**Task details**
Present the lines of the material below as a numbered list, omitting blank lines and leaving the pictures out.

**Input data**
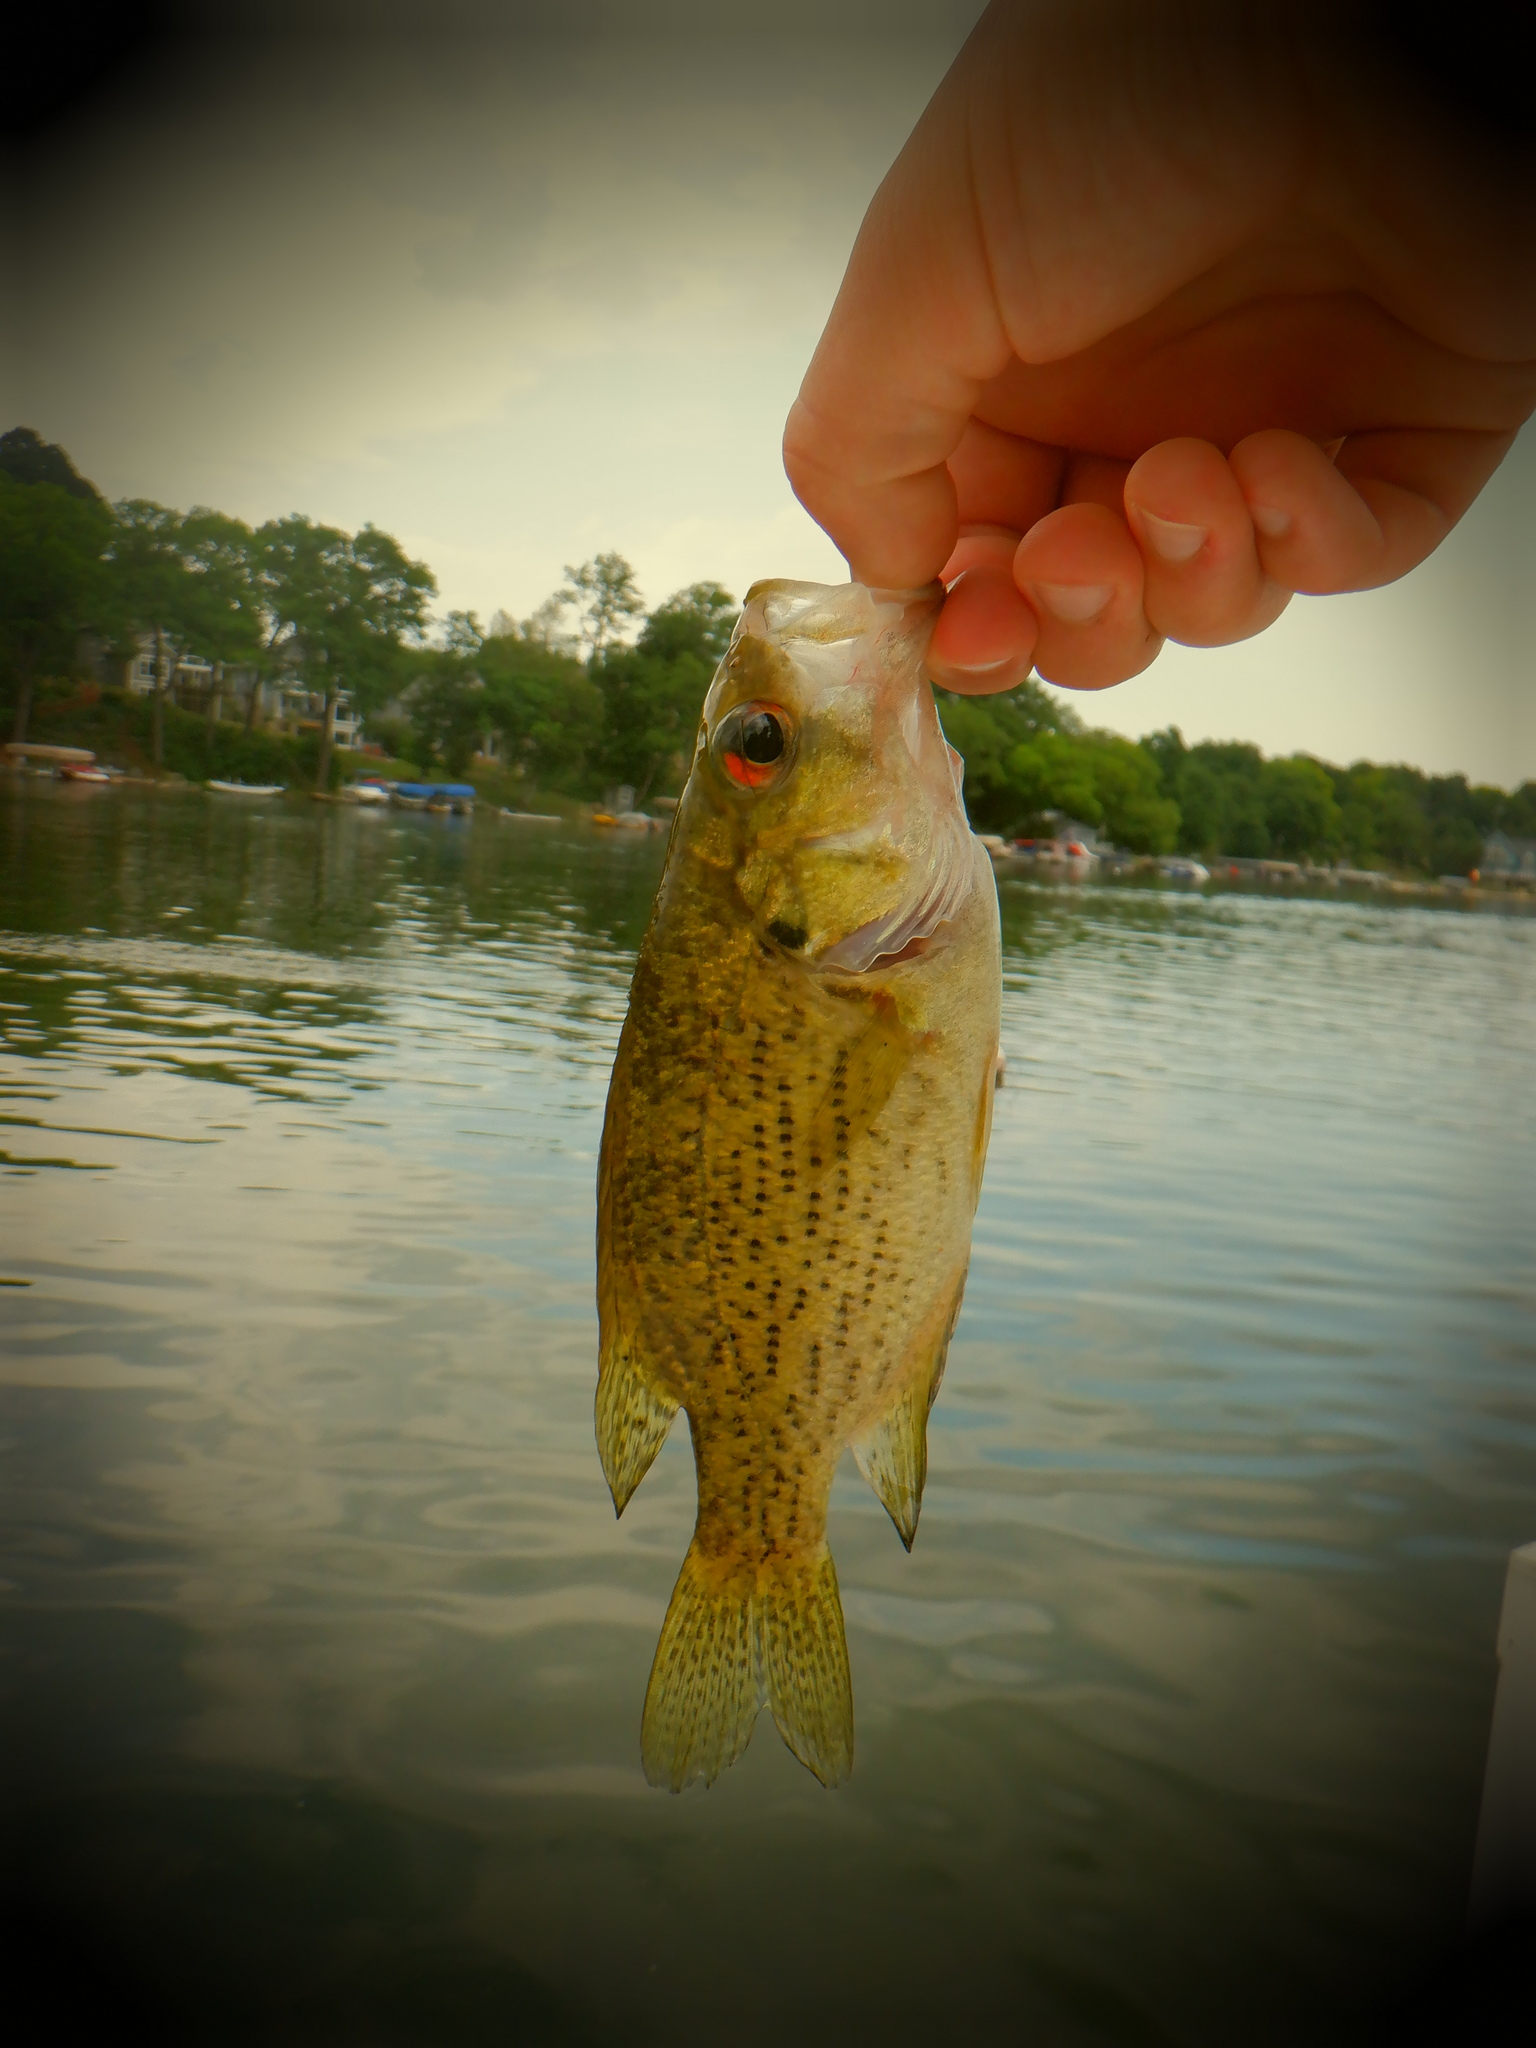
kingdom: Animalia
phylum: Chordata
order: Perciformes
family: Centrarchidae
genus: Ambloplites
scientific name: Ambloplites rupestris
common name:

**Solution**
1. kingdom: Animalia
2. phylum: Chordata
3. order: Perciformes
4. family: Centrarchidae
5. genus: Ambloplites
6. scientific name: Ambloplites rupestris
7. common name:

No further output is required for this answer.